Serena Williams, una de las tenistas más condecoradas de todos los tiempos, ha hablado públicamente de una lucha común en la crianza de los hijos: favorecer inconscientemente a su hijo menor. En una entrevista reciente, la atleta admitió que instintivamente se pone del lado de su hija de dos años, Adira, en lugar de su hija de ocho años, Olympia, un hábito arraigado en su propia experiencia como hermana menor de Venus Williams.
El desafío de la justicia
Williams confesó que necesitaba “sacudirse” activamente la tendencia de dejar que Adira “lo tenga”, incluso cuando Olympia se opone. Este no es un desafío único; Muchos padres inconscientemente se inclinan por proteger o complacer al niño más pequeño, especialmente si ellos mismos crecieron como el “bebé” de la familia.

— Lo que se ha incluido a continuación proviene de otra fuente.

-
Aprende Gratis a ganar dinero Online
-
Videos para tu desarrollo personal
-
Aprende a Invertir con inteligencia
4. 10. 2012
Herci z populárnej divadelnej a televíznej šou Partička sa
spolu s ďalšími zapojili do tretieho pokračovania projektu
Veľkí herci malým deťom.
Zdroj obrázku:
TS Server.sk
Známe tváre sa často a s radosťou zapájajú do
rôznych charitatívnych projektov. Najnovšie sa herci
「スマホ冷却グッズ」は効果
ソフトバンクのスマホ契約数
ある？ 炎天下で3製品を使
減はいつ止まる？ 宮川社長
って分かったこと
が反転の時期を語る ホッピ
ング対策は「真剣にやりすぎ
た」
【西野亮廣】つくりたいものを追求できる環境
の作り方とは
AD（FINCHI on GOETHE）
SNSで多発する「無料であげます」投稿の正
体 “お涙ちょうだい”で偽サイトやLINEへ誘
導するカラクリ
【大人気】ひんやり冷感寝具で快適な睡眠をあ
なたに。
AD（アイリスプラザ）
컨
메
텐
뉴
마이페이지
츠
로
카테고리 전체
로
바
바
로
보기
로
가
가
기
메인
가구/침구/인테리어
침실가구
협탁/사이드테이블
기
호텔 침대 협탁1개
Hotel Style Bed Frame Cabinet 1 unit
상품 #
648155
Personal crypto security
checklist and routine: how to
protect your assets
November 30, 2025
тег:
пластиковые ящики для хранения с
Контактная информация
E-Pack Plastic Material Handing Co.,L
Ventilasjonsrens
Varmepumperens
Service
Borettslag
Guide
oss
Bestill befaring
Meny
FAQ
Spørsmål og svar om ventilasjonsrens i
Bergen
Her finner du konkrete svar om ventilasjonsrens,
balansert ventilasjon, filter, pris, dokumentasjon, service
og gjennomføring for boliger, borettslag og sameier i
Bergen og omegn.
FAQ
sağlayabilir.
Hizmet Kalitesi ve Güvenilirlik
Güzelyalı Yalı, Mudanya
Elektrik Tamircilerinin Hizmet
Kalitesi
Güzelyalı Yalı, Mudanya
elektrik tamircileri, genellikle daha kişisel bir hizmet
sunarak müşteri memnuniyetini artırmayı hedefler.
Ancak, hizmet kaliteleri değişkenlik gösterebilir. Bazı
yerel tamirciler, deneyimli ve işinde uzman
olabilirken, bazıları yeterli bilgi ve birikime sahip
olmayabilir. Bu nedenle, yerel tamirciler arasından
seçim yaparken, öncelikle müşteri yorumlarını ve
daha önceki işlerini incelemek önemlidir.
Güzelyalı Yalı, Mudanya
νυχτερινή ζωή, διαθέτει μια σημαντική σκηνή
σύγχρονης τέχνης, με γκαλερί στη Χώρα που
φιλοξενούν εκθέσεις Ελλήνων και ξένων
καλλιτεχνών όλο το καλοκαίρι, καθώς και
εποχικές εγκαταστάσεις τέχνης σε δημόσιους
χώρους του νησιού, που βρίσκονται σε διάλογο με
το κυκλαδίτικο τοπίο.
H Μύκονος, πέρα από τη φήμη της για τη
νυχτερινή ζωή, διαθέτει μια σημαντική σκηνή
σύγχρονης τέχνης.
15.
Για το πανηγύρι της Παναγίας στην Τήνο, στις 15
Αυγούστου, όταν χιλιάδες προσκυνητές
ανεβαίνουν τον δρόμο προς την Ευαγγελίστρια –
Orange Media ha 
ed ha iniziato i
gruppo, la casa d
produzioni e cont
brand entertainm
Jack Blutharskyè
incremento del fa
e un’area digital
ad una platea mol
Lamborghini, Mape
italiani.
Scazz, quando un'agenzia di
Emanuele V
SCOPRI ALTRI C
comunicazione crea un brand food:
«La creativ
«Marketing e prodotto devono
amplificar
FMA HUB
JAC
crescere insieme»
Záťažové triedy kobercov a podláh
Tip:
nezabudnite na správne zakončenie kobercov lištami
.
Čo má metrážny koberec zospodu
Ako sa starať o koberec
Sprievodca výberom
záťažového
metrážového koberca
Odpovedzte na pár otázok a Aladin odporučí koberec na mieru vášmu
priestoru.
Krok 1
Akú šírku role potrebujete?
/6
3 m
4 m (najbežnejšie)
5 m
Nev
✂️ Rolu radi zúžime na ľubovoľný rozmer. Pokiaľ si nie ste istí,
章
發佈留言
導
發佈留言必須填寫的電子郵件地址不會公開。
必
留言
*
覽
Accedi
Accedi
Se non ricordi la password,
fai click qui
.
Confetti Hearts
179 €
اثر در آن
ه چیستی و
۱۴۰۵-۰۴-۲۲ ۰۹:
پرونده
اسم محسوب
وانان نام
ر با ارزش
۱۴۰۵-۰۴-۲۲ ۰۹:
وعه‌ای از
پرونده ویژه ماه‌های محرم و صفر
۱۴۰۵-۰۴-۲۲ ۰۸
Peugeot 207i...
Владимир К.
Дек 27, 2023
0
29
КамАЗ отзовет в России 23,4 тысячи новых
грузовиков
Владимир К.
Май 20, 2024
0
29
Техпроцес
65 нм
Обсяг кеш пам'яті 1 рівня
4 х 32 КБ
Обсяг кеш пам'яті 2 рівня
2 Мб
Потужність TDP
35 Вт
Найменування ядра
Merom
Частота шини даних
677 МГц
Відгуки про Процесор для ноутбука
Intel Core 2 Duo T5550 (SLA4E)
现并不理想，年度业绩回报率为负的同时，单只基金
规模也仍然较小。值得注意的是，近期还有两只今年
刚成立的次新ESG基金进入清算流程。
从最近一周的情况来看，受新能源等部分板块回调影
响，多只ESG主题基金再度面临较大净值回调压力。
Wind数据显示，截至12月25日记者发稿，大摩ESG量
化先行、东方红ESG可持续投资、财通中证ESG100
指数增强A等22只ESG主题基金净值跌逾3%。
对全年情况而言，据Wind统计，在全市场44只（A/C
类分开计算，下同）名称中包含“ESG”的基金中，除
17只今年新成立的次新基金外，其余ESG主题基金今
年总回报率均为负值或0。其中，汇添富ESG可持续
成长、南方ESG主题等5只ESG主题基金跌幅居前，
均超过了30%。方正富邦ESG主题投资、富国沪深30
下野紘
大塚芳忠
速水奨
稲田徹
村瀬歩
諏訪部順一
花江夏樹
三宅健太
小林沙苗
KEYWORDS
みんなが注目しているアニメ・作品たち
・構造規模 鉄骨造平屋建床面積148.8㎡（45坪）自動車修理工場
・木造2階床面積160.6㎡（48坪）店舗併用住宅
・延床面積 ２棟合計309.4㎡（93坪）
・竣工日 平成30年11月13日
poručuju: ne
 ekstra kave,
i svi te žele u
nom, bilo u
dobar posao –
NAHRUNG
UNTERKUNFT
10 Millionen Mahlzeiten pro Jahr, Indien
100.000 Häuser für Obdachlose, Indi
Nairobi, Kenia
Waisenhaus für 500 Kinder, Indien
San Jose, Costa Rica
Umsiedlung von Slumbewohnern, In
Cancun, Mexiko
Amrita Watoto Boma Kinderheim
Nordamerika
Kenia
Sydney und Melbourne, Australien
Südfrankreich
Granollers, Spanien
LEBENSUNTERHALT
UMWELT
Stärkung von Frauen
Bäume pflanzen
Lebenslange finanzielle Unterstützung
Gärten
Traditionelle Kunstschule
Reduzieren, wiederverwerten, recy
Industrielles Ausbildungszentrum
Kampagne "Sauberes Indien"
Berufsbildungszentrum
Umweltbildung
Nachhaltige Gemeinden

El patrón suele ser subconsciente, y los padres racionalizan su comportamiento atribuyéndolo a la ternura del niño más pequeño o a la vulnerabilidad percibida.
Por qué esto es importante
Esta dinámica resalta una tensión universal en la crianza de los hijos: la lucha entre el instinto y la justicia intencional. El favoritismo, incluso involuntario, puede erosionar las relaciones entre hermanos y crear un resentimiento duradero. También es un recordatorio de que incluso las personas de alto rendimiento como Williams están sujetas a los mismos prejuicios humanos que todos los demás.
Admisiones pasadas y autoconciencia
Williams reveló anteriormente que el comportamiento de Olympia hacia Adira a veces la “desencadena”, lo que lleva a una intervención inmediata. Ella reconoce que esta es una respuesta defectuosa, impulsada por sus propias experiencias infantiles. Sin embargo, también reconoce la necesidad de corrección y afirma: “Trato de preocuparme menos por el bebé, pero ella es tan linda… ¿Cómo no le prestas toda la atención del mundo?”.
Reconocer la imperfección
En tono seguro, Williams también afirmó: “Soy una madre maravillosa”. Si bien el comentario puede parecer atrevido, subraya un punto más amplio: la confianza en uno mismo en la crianza de los hijos no impide reconocer áreas de mejora. La capacidad de identificar y abordar los prejuicios personales es un sello distintivo de la crianza eficaz.
En última instancia, la franqueza de Williams sobre esta lucha es identificable y valiosa. Refuerza que incluso aquellos que sobresalen en un campo (como el tenis profesional) aún deben lidiar con las imperfecciones humanas cotidianas en otro (como criar hijos).